**Set task**
Extract every line below verbatim, leaving the pictures out of your answer.
+ + + + + + +
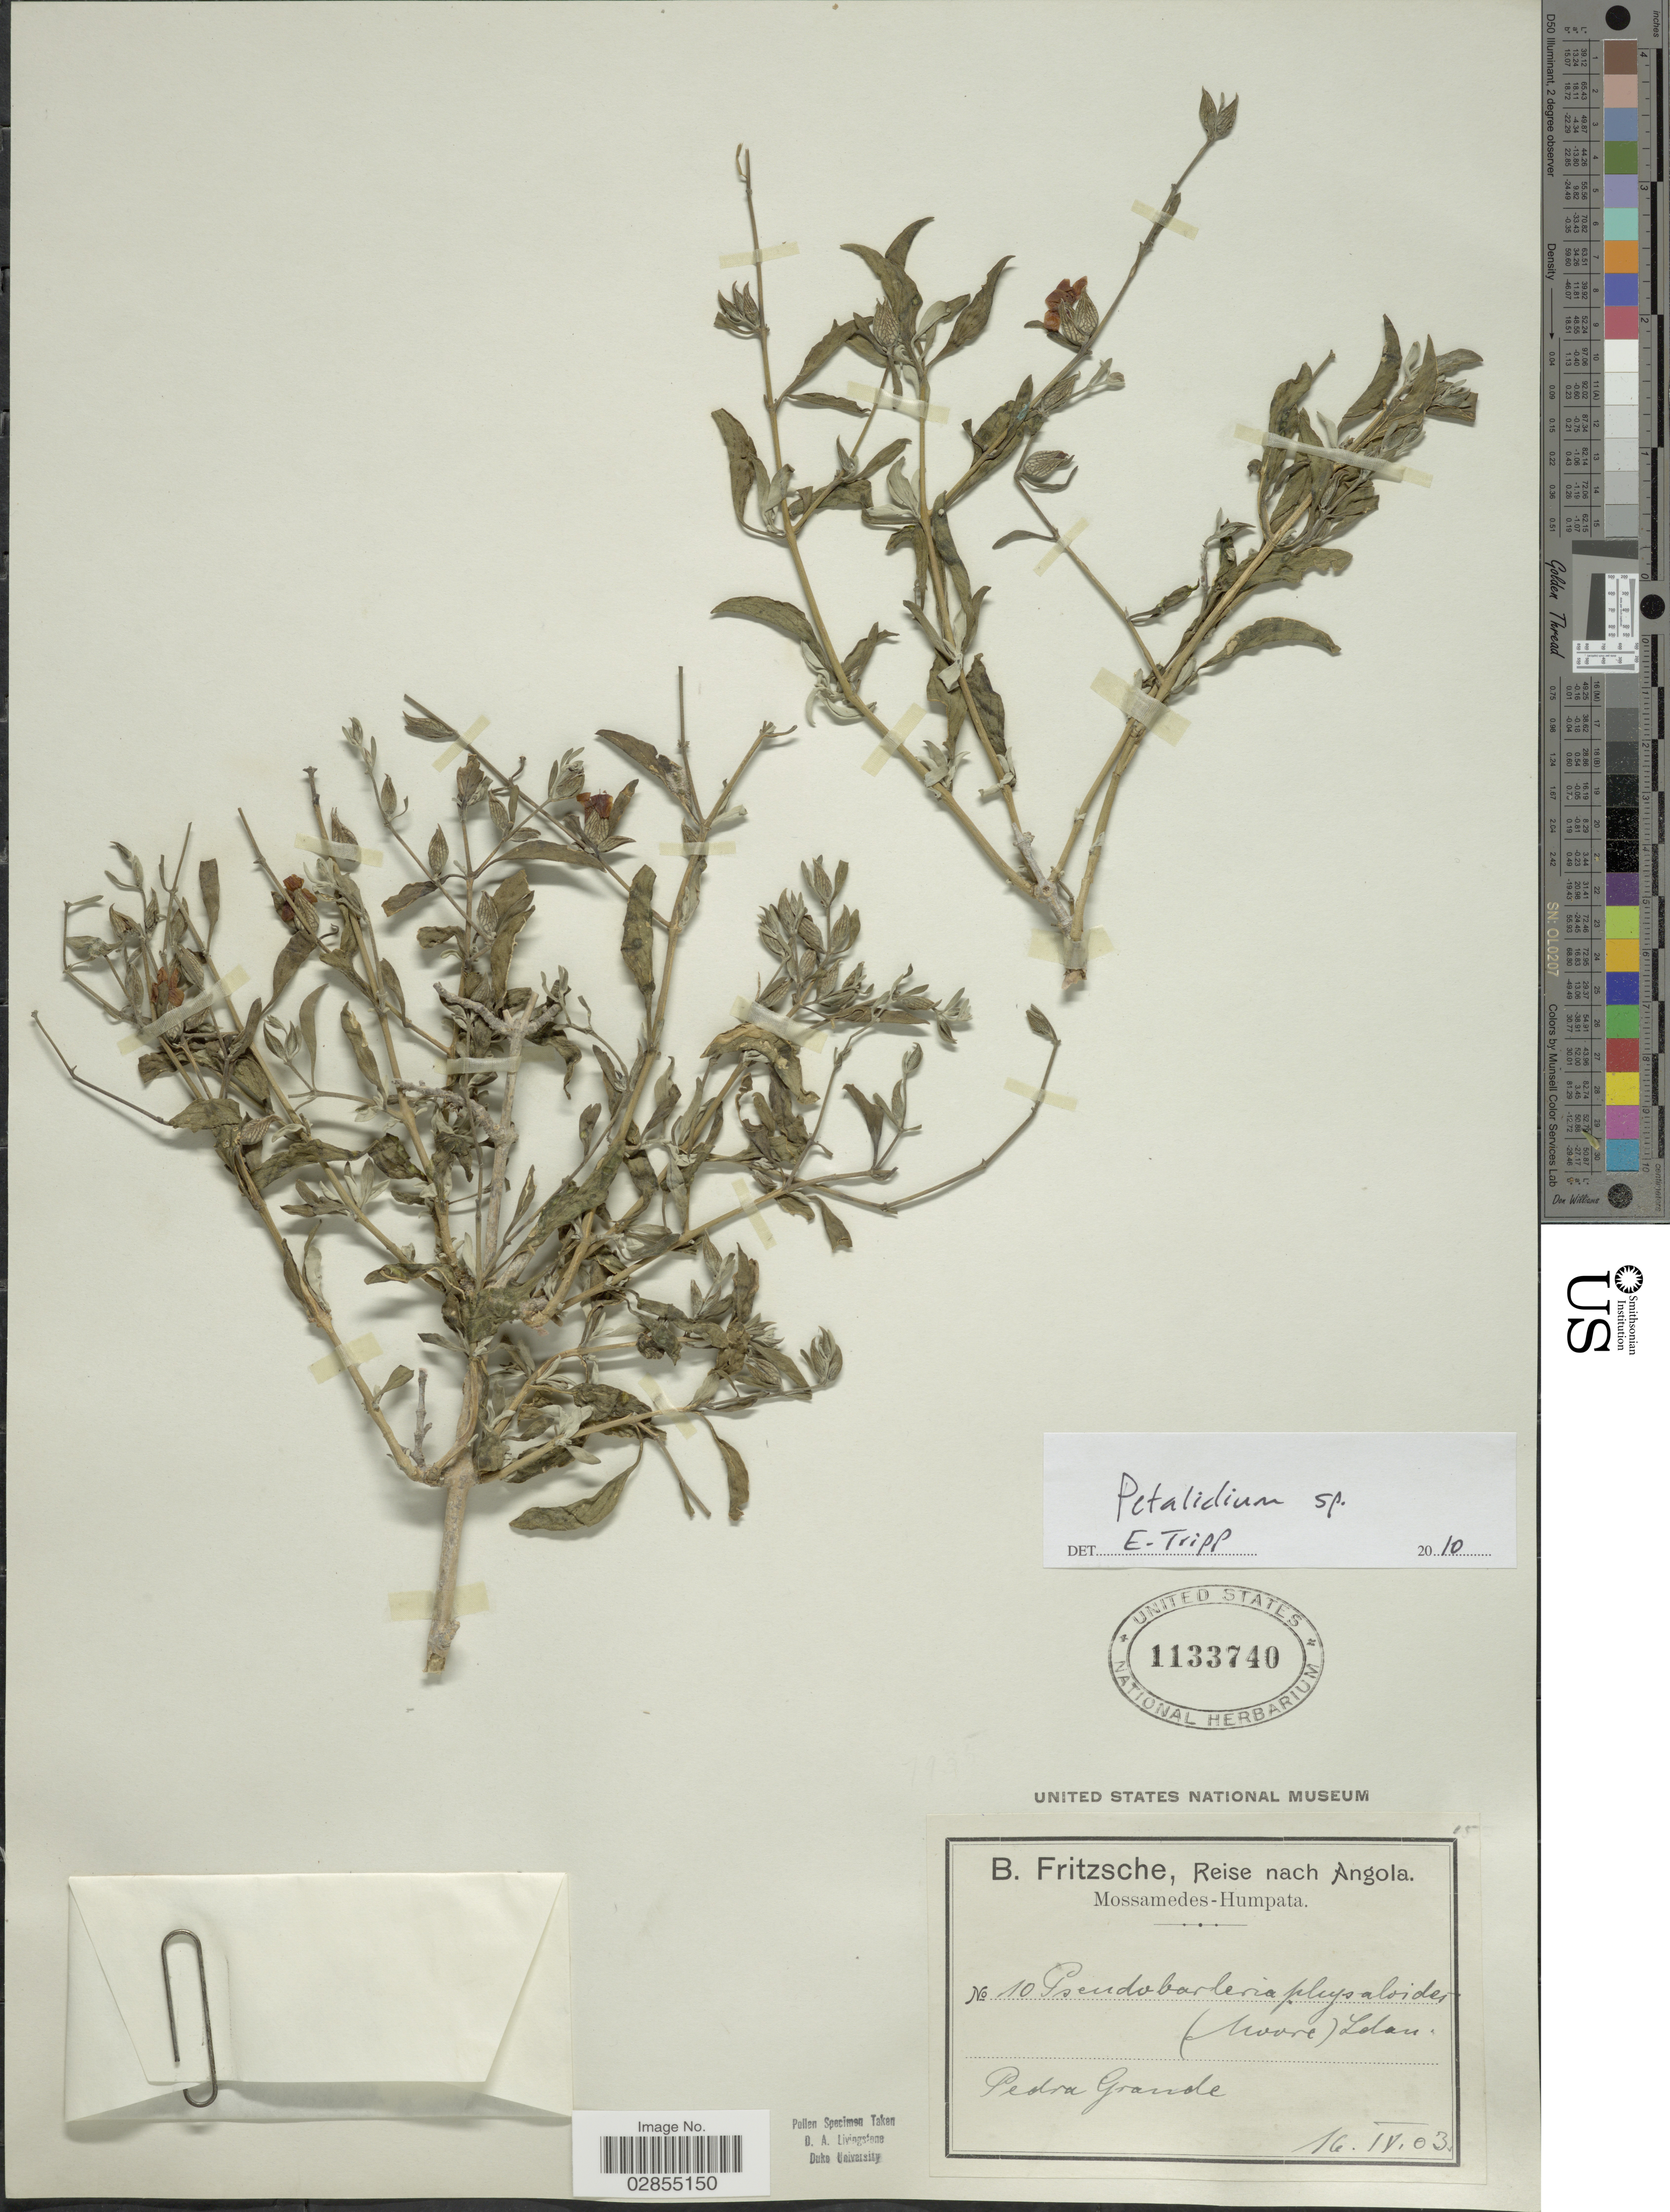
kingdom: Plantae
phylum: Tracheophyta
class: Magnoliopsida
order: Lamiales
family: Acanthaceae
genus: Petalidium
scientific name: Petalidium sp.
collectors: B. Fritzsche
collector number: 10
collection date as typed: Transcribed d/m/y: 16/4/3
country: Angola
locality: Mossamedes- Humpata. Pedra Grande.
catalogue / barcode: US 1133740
+ + + + + + +
**Exercise answer**
kingdom: Plantae
phylum: Tracheophyta
class: Magnoliopsida
order: Lamiales
family: Acanthaceae
genus: Petalidium
scientific name: Petalidium sp.
collectors: B. Fritzsche
collector number: 10
collection date as typed: Transcribed d/m/y: 16/4/3
country: Angola
locality: Mossamedes- Humpata. Pedra Grande.
catalogue / barcode: US 1133740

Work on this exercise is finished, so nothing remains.